Per quei fatti terribili ci sono stati tredici arresti tra gli agenti di polizia penitenziaria più un’altra decina di avvisi di garanzia. Spesso si dimentica che parliamo di minorenni in custodia dello Stato, pensare che dei ragazzini di 15 anni abbiano subito quel tipo di violenze è intollerabile, mi auguro che si faccia luce al più presto su quanto accaduto. Gli istituti di pena minorile devono essere dei luoghi dove i detenuti sono riabilitati alla vita civile, non è possibile considerarli dei ragazzi perduti. La funzione costituzionale del carcere e a maggior ragione quella di un Ipm è il reinserimento sociale.
C’è un problema culturale nella formazione degli agenti di custodia o si tratta di un caso estremo?

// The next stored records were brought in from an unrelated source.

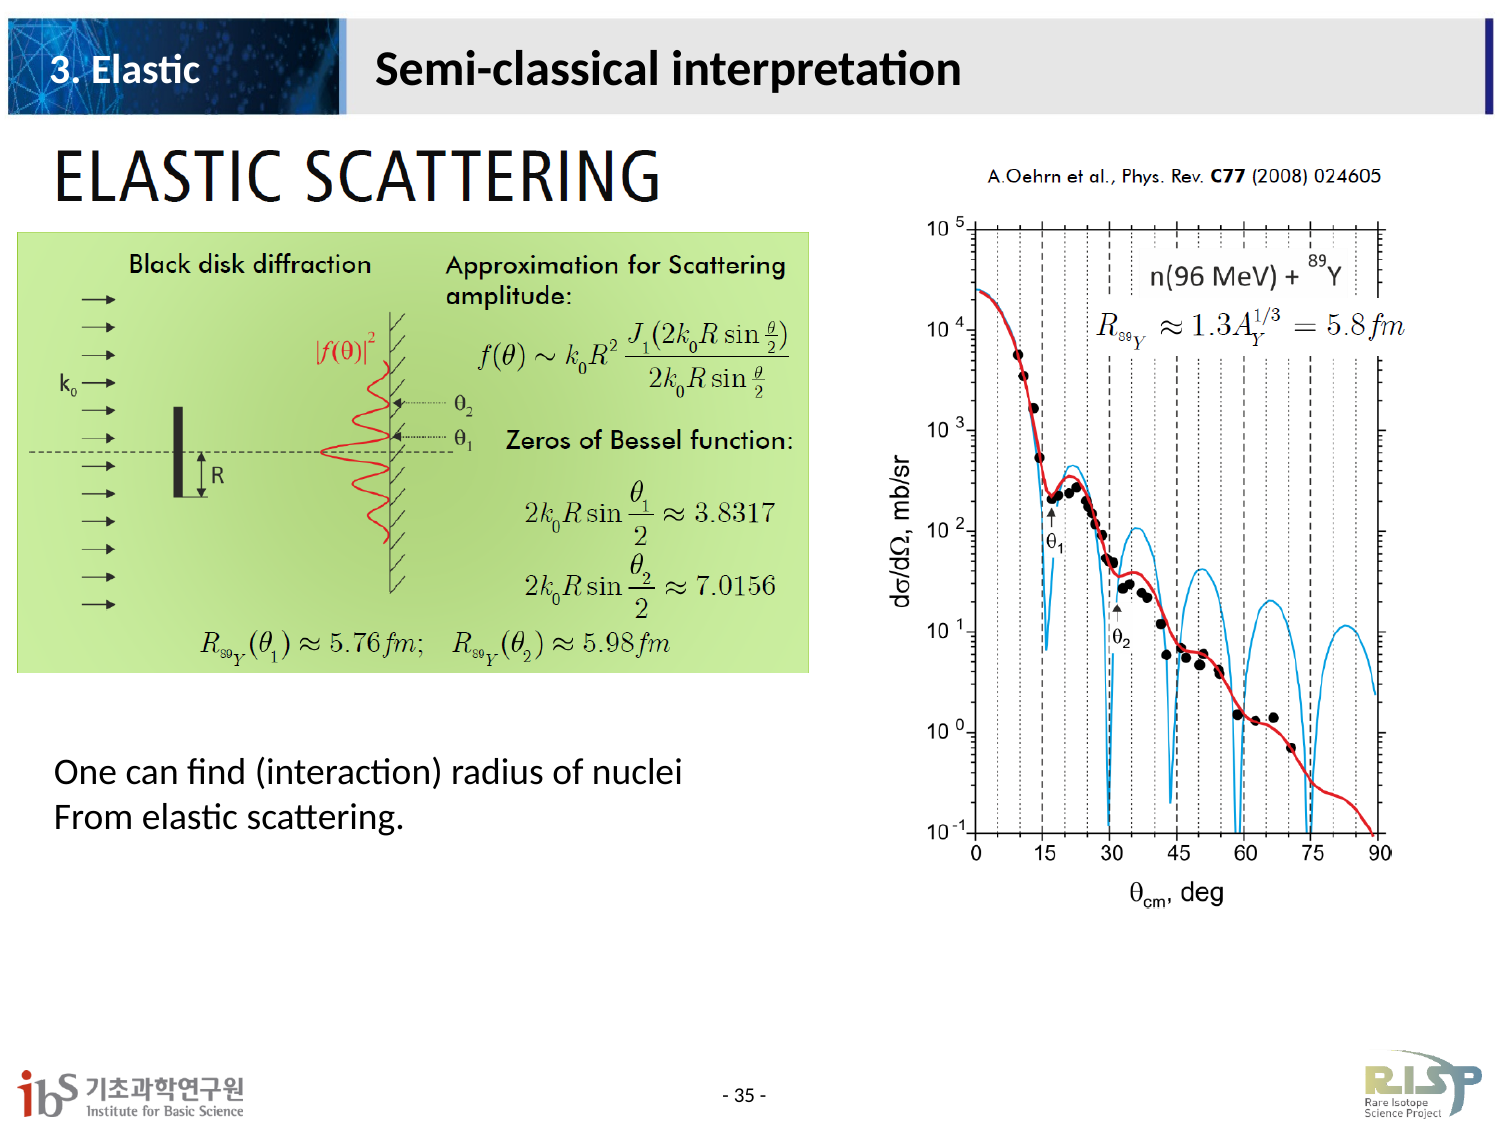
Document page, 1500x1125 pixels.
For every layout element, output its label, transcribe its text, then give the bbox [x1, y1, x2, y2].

text_box One can find (interaction) radius of nuclei From elastic scattering. [39, 739, 798, 845]
picture [17, 1070, 243, 1117]
picture [1364, 1049, 1482, 1119]
picture [2, 10, 1500, 130]
picture [17, 133, 809, 673]
picture [888, 157, 1410, 915]
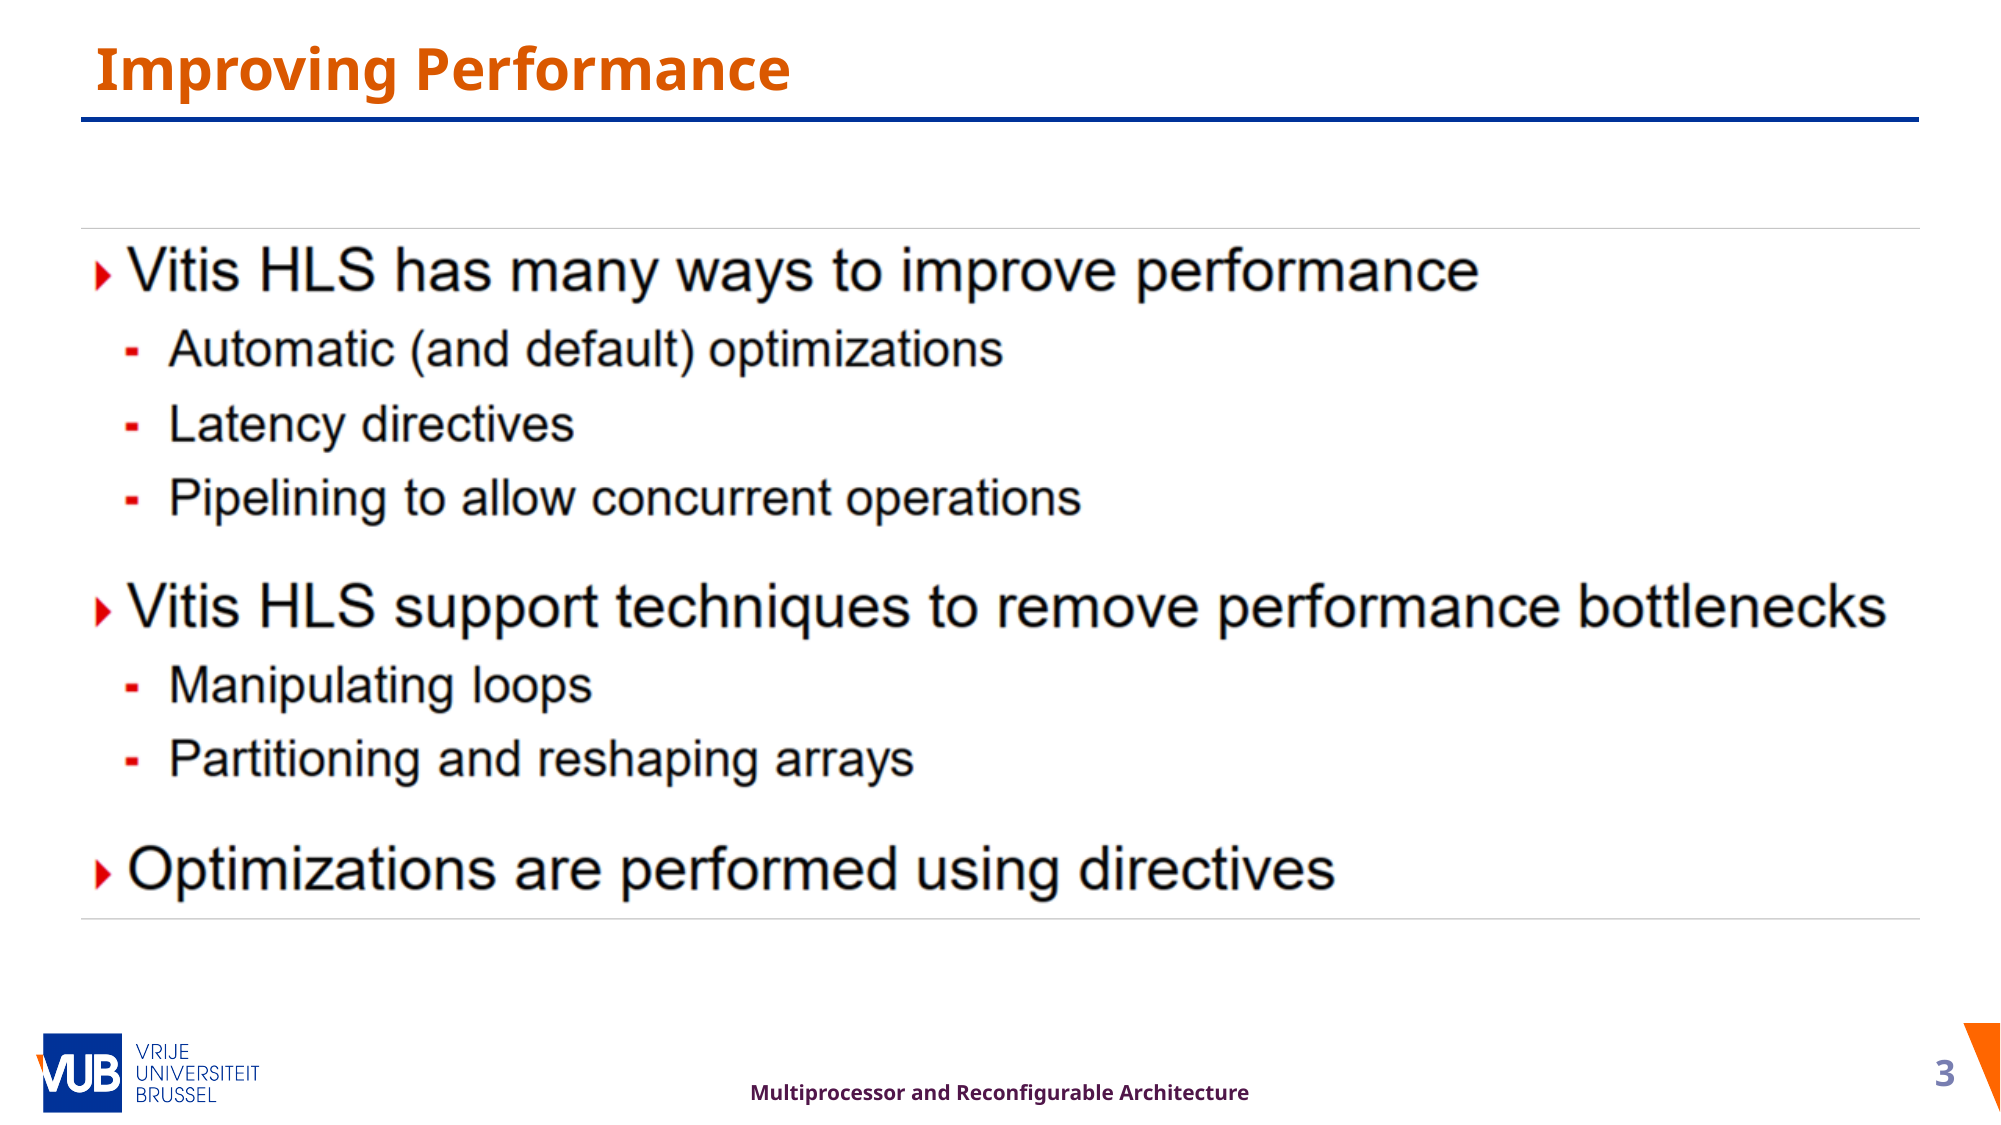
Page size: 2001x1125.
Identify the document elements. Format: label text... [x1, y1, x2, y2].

title Improving Performance [81, 22, 1920, 122]
picture [29, 1023, 266, 1123]
picture [81, 172, 1920, 982]
slide_number 2 [1520, 1042, 1971, 1103]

No, non credo si possa generalizzare, ho preso l’impegno personale di visitare costantemente le nostre carceri, la polizia penitenziaria che ho incontrato vive ogni giorno delle grandissime difficoltà in un clima complicatissimo a causa di una mancanza di organico drammatica, mai sarò nelle fila di coloro che demonizzano un’intera categoria. Sono sicura che la stragrande maggioranza degli agenti di custodia fa bene il proprio mestiere. Quando però qualcuno commette degli abusi il Governo deve intervenire e risponderne al Parlamento. Per questo motivo abbiamo presentato un'interrogazione parlamentare al Ministro Nordio, mi auguro che venga in Aula al più presto a riferire. Parallelamente abbiamo chiesto in Commissione bicamerale Infanzia e Adolescenza un’indagine conoscitiva per fare luce sulla condizione dei minori in custodia all’interno degli Istituti penali minorili. Lo Stato non può permettersi di abbassare il livello di attenzione sulle condizioni dei minori, specie su coloro che sono reclusi.

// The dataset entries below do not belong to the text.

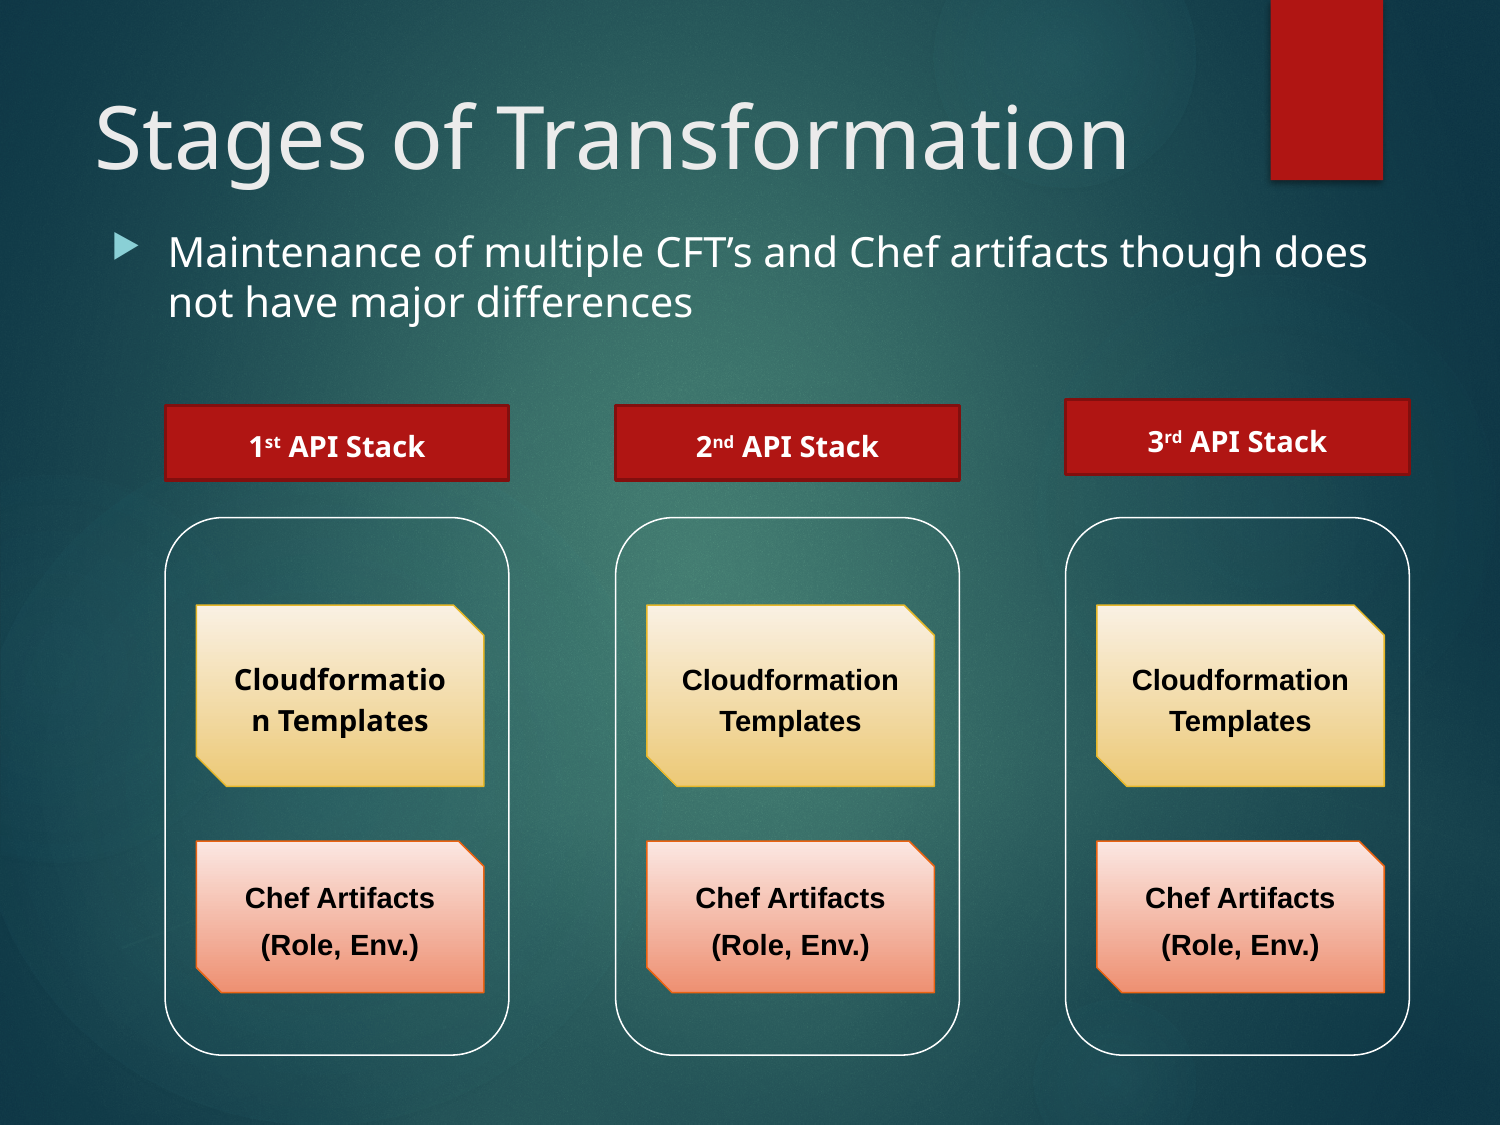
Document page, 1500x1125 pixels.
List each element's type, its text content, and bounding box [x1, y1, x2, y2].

list Maintenance of multiple CFT’s and Chef artifacts though does not have major differences [96, 218, 1410, 408]
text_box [164, 517, 510, 1056]
title Stages of Transformation [79, 74, 1237, 200]
text_box 3rd API Stack [1064, 398, 1411, 476]
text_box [1065, 517, 1410, 1056]
text_box 1st API Stack [164, 404, 510, 482]
text_box 2nd API Stack [614, 404, 961, 482]
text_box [615, 517, 960, 1056]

Quest’anno le occupazioni dei licei scuole hanno ricevuto una risposta molto dura dal ministero e dai dirigenti scolastici con una valanga di sospensioni e cinque in condotta. È un modo di ristabilire l’autorità come sostengono la premier e il ministro Valditara?
La scuola è il luogo del dialogo e del confronto. Ritengo spropositate le sanzioni contro i ragazzi che hanno occupato. Non voglio demonizzare le presidi e i presidi, però registro che questo governo ha un problema serio con il dissenso, con chi la pensa in modo diverso. Come i giovani che manifestano, che non sono dei pericolosi criminali. Nel rispetto delle regole tutti hanno il diritto di esprimere la propria opinione. Ma soprattutto la “pena”, se così si può dire visto che non parliamo di reati, deve essere commisurata ai fatti. Il ministro Valditara è arrivatoaddirittura ad affermare di voler invertire l’onere della prova per i presunti danni causati dalle occupazioni, ribaltando i principi del diritto. Si sta creando, anche stavolta, un’emergenza che non c’è. Le risorse del ministro siano piuttosto dirottate per contrastare il problema della povertà educativa e della dispersione scolastica, un fenomeno in drammatico aumento soprattutto nelle regioni del Mezzogiorno.